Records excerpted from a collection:
──────

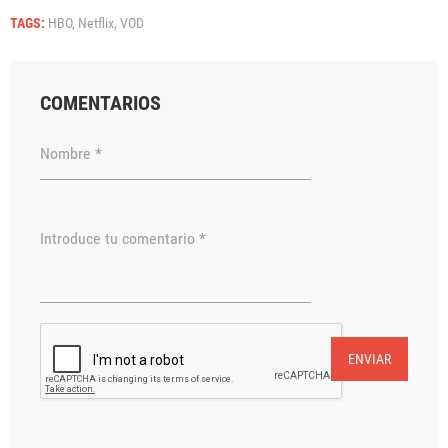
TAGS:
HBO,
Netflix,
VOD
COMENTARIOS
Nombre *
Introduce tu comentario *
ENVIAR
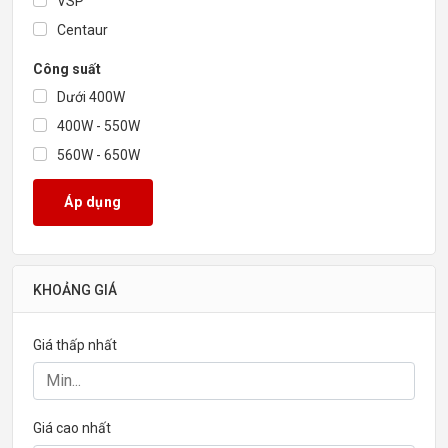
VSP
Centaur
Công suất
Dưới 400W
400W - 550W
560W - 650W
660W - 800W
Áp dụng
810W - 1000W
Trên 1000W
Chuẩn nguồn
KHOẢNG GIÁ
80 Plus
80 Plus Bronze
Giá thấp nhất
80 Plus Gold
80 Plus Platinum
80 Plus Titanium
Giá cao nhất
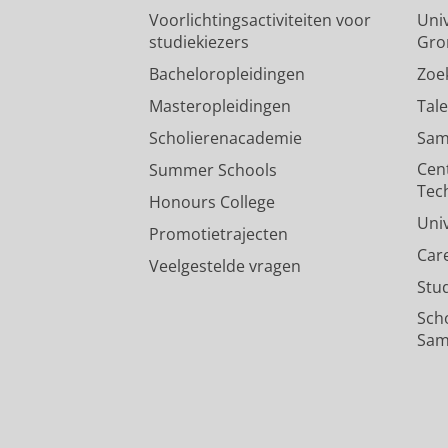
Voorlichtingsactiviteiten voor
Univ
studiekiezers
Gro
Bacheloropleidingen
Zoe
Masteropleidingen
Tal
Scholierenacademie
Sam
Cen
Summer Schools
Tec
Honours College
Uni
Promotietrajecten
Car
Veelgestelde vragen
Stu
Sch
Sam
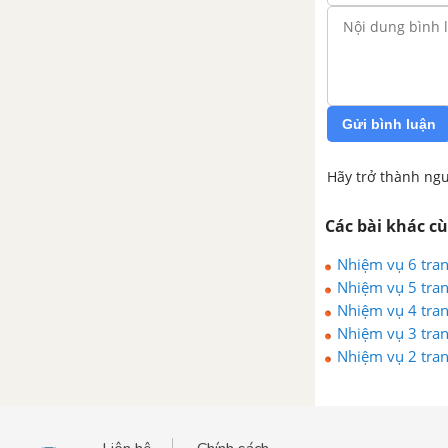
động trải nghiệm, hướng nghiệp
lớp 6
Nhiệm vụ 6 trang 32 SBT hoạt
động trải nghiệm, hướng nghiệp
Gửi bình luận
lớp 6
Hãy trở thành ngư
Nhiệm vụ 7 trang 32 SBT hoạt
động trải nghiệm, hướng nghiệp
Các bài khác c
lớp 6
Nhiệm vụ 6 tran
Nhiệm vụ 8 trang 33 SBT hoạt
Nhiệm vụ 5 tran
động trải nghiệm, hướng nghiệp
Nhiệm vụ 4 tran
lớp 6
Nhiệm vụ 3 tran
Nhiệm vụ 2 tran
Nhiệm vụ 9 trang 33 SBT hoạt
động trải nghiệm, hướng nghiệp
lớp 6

──────

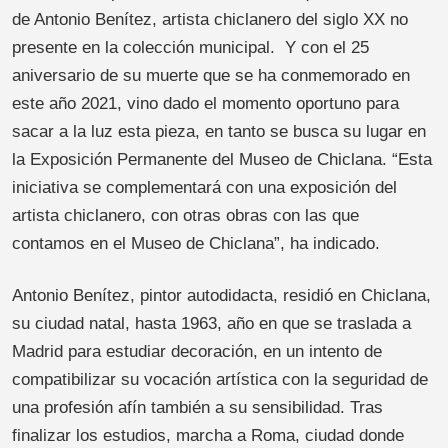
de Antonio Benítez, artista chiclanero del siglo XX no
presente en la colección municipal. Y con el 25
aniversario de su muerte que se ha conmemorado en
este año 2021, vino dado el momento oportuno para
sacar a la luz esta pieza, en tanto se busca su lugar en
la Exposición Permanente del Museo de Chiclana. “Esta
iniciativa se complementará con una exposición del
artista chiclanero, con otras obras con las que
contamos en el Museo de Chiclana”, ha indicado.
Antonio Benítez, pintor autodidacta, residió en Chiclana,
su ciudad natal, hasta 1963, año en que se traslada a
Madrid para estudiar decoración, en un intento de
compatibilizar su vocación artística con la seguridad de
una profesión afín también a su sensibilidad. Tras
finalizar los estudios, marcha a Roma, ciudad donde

──────

**TASK DETAILS**
Every line above holding the string "hoạt" should be listed.

**RESULT OF THIS EXERCISE**
Nhiệm vụ 6 trang 32 SBT hoạt
Nhiệm vụ 7 trang 32 SBT hoạt
Nhiệm vụ 8 trang 33 SBT hoạt
Nhiệm vụ 9 trang 33 SBT hoạt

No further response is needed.